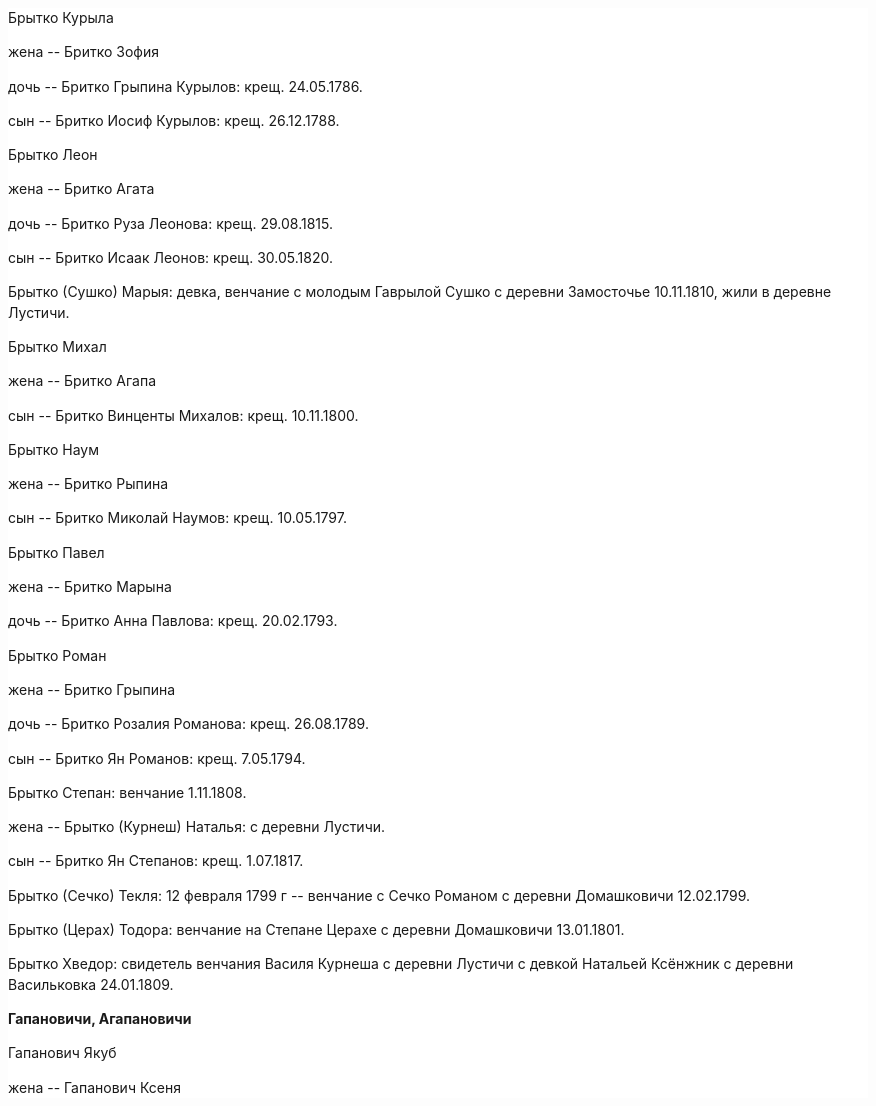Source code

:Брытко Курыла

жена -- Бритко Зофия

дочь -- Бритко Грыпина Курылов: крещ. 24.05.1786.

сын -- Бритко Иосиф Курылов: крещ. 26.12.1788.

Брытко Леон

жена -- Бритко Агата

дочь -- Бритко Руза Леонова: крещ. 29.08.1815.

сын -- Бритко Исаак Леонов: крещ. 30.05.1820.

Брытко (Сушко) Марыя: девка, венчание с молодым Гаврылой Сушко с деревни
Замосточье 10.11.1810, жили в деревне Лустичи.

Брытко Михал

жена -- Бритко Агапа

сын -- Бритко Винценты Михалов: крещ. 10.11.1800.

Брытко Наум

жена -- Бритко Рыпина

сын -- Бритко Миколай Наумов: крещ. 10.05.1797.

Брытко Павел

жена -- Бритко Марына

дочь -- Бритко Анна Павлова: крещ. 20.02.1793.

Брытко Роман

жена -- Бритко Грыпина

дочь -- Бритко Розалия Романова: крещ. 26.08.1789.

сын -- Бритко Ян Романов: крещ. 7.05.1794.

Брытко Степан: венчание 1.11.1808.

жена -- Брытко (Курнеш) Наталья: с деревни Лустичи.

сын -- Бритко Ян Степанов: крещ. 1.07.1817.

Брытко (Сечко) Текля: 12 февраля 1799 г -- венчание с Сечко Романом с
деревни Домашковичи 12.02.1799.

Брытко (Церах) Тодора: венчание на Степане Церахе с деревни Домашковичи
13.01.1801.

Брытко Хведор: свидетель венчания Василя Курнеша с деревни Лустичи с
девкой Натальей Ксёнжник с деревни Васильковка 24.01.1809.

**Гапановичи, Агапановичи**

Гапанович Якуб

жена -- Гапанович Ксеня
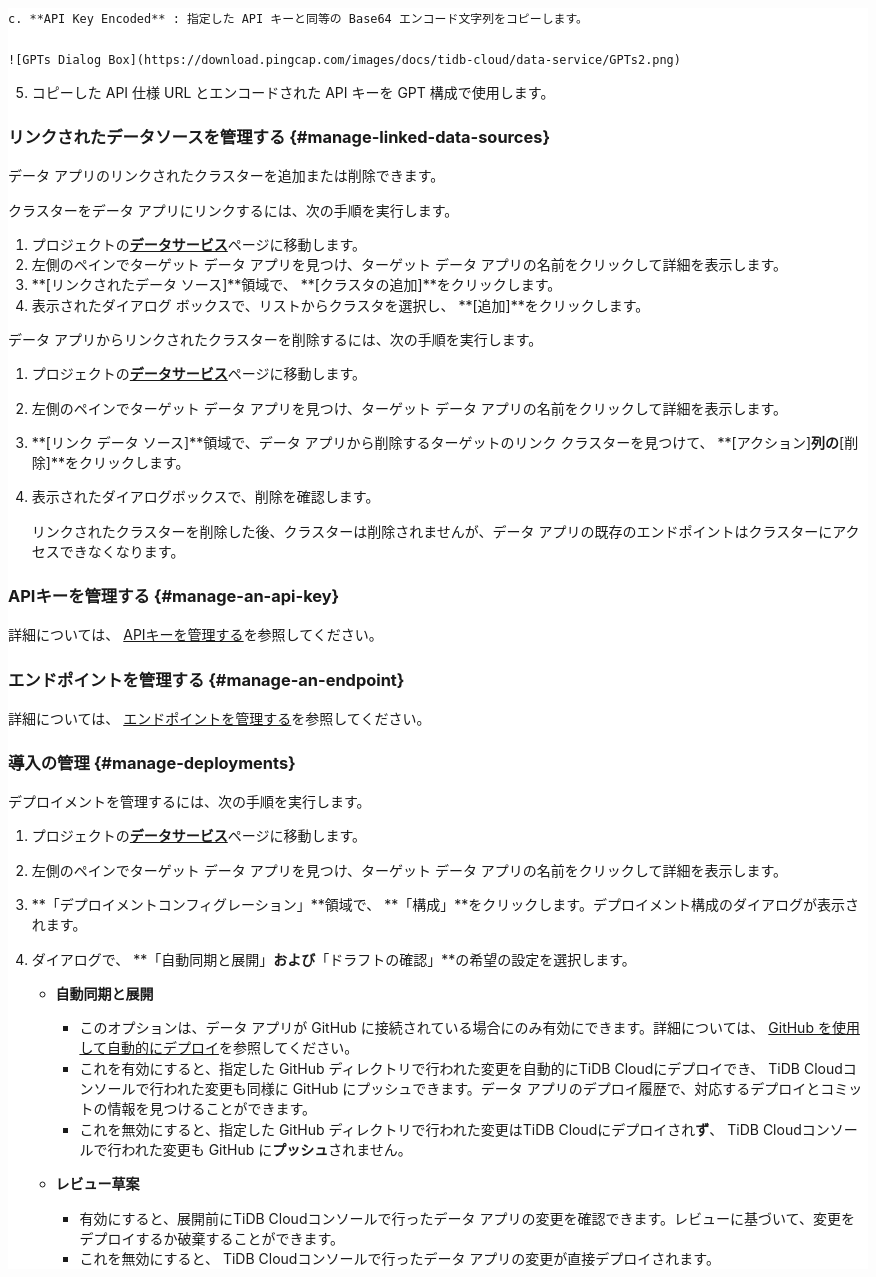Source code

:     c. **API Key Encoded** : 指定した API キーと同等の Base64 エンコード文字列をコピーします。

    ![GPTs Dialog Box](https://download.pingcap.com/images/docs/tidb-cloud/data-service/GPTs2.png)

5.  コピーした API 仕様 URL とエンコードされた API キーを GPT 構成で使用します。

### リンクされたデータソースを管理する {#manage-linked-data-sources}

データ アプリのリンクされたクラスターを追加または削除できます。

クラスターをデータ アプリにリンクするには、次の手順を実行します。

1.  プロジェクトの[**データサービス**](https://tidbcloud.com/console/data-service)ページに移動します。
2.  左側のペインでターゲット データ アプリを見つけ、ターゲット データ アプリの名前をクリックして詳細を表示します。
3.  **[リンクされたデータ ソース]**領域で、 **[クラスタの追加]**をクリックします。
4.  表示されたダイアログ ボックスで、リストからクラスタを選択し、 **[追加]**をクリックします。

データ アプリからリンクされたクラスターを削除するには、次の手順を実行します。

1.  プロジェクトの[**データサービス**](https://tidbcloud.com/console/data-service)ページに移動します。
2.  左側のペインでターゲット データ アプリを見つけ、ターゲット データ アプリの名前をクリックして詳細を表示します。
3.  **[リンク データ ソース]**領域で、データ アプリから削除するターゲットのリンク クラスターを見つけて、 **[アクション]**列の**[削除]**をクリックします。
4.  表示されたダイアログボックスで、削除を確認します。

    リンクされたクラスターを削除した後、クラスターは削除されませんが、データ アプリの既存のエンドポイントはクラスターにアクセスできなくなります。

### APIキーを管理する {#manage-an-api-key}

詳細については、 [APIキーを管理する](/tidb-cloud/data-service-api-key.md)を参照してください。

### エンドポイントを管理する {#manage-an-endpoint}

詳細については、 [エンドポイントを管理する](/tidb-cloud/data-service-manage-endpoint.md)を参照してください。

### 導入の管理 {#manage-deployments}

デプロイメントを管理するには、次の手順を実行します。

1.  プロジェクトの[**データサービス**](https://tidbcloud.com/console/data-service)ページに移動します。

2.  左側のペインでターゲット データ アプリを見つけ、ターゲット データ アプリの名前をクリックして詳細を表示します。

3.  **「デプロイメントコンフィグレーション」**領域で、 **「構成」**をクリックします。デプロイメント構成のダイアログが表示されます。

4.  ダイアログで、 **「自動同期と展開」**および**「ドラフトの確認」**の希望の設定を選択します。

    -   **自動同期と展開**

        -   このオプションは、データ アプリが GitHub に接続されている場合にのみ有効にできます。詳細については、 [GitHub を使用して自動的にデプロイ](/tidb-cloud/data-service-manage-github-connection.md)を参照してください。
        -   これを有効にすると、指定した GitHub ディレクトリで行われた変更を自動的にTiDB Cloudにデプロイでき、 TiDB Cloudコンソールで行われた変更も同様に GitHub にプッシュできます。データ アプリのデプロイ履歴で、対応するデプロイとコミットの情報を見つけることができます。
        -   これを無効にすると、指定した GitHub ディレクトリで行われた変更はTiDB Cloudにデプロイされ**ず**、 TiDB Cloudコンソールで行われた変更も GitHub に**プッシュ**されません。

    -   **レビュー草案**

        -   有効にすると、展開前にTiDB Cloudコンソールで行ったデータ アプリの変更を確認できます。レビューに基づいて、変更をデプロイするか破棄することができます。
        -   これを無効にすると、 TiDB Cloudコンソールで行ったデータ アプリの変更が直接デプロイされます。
########################################
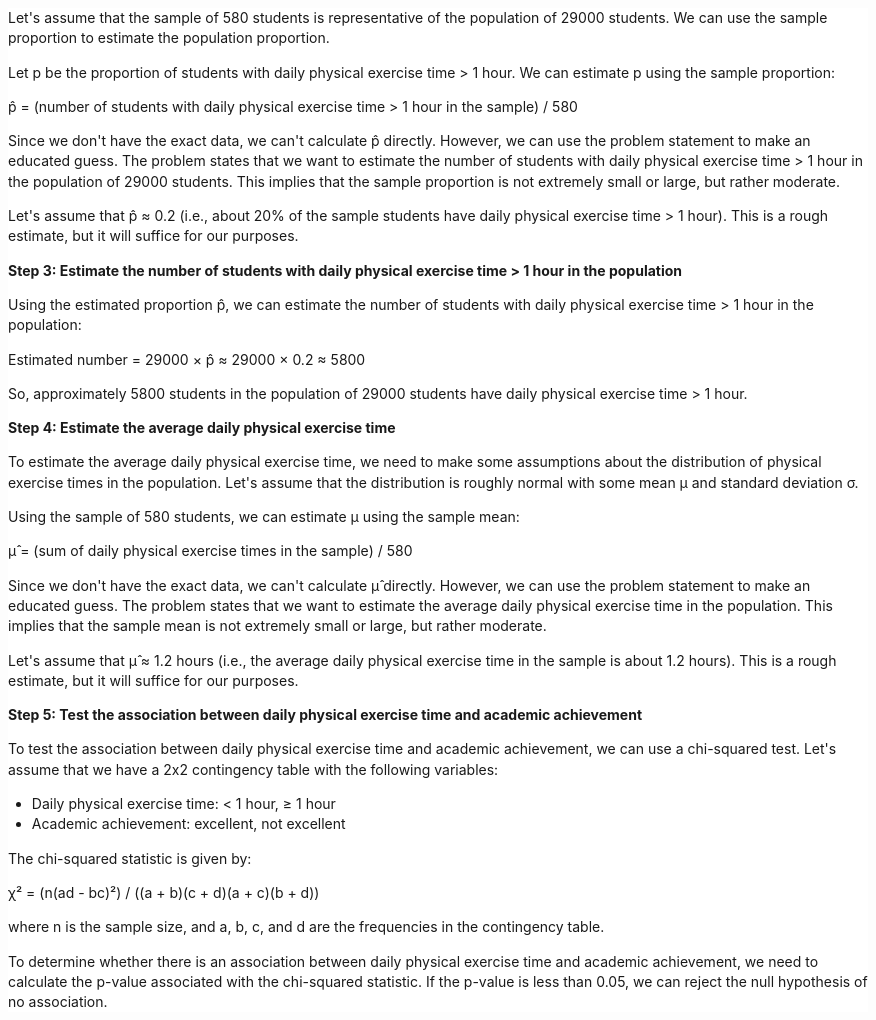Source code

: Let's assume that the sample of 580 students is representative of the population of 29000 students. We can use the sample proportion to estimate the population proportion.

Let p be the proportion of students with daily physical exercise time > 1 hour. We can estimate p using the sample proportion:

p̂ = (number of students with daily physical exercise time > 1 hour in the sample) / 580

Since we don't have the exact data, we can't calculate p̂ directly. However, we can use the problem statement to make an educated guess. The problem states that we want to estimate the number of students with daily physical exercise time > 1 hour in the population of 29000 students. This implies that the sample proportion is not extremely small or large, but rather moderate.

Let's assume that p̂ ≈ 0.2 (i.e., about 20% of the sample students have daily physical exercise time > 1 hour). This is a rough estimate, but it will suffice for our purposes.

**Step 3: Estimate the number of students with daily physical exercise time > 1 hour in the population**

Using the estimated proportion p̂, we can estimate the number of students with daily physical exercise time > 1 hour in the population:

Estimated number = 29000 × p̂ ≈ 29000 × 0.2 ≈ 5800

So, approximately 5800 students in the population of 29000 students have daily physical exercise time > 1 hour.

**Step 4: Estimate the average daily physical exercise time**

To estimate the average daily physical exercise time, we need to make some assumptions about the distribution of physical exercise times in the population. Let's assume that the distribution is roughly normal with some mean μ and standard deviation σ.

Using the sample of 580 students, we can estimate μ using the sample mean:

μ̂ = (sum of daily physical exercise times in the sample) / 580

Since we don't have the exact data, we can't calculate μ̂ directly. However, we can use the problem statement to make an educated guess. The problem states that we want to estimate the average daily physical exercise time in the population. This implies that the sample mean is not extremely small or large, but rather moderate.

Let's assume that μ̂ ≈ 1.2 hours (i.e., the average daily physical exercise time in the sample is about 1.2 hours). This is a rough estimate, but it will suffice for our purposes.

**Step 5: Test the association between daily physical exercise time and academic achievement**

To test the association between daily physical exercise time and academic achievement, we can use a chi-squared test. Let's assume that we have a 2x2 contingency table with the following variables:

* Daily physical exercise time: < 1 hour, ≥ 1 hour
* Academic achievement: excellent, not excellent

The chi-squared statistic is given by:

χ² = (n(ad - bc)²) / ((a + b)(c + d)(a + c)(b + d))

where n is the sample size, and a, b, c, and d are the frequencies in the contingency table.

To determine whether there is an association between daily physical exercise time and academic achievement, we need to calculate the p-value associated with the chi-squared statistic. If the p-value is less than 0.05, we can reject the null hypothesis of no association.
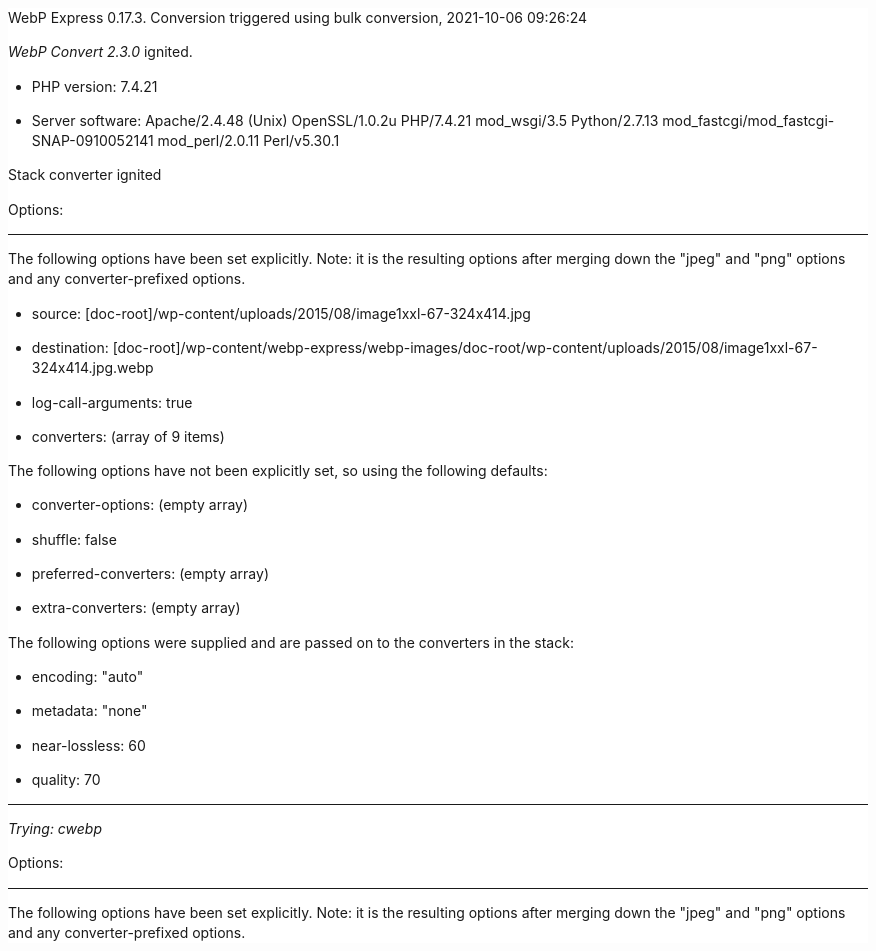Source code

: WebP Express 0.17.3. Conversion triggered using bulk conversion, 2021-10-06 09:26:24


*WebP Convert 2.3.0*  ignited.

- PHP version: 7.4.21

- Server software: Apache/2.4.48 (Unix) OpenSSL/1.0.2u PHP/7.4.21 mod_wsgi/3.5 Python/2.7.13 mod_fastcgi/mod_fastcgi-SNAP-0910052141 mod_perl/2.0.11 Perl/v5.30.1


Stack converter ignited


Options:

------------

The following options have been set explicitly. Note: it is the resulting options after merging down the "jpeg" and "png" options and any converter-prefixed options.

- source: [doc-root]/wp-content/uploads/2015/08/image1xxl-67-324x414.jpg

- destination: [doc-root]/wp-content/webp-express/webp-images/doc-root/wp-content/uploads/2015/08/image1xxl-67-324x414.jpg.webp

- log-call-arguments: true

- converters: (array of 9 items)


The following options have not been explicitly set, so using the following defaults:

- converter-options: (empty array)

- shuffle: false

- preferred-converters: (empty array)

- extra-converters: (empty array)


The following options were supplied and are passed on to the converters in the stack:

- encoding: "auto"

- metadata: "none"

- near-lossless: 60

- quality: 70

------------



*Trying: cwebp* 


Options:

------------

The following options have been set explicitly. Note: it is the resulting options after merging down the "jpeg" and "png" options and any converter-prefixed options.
########################################
- _TASK TO COMPLETE_: Would you output only the span of the records above that opens with the line containing "деревни Домашковичи 12.02.1799." and closes with the line containing "アプリから削除するターゲットのリンク クラスターを見つけて、 **[アクション]**列の**[削除]**をクリックします。", ends included and pictures dropped?

- _RESULT_:
деревни Домашковичи 12.02.1799.

Брытко (Церах) Тодора: венчание на Степане Церахе с деревни Домашковичи
13.01.1801.

Брытко Хведор: свидетель венчания Василя Курнеша с деревни Лустичи с
девкой Натальей Ксёнжник с деревни Васильковка 24.01.1809.

**Гапановичи, Агапановичи**

Гапанович Якуб

жена -- Гапанович Ксеня
Source code

:     c. **API Key Encoded** : 指定した API キーと同等の Base64 エンコード文字列をコピーします。

    ![GPTs Dialog Box](https://download.pingcap.com/images/docs/tidb-cloud/data-service/GPTs2.png)

5.  コピーした API 仕様 URL とエンコードされた API キーを GPT 構成で使用します。

### リンクされたデータソースを管理する {#manage-linked-data-sources}

データ アプリのリンクされたクラスターを追加または削除できます。

クラスターをデータ アプリにリンクするには、次の手順を実行します。

1.  プロジェクトの[**データサービス**](https://tidbcloud.com/console/data-service)ページに移動します。
2.  左側のペインでターゲット データ アプリを見つけ、ターゲット データ アプリの名前をクリックして詳細を表示します。
3.  **[リンクされたデータ ソース]**領域で、 **[クラスタの追加]**をクリックします。
4.  表示されたダイアログ ボックスで、リストからクラスタを選択し、 **[追加]**をクリックします。

データ アプリからリンクされたクラスターを削除するには、次の手順を実行します。

1.  プロジェクトの[**データサービス**](https://tidbcloud.com/console/data-service)ページに移動します。
2.  左側のペインでターゲット データ アプリを見つけ、ターゲット データ アプリの名前をクリックして詳細を表示します。
3.  **[リンク データ ソース]**領域で、データ アプリから削除するターゲットのリンク クラスターを見つけて、 **[アクション]**列の**[削除]**をクリックします。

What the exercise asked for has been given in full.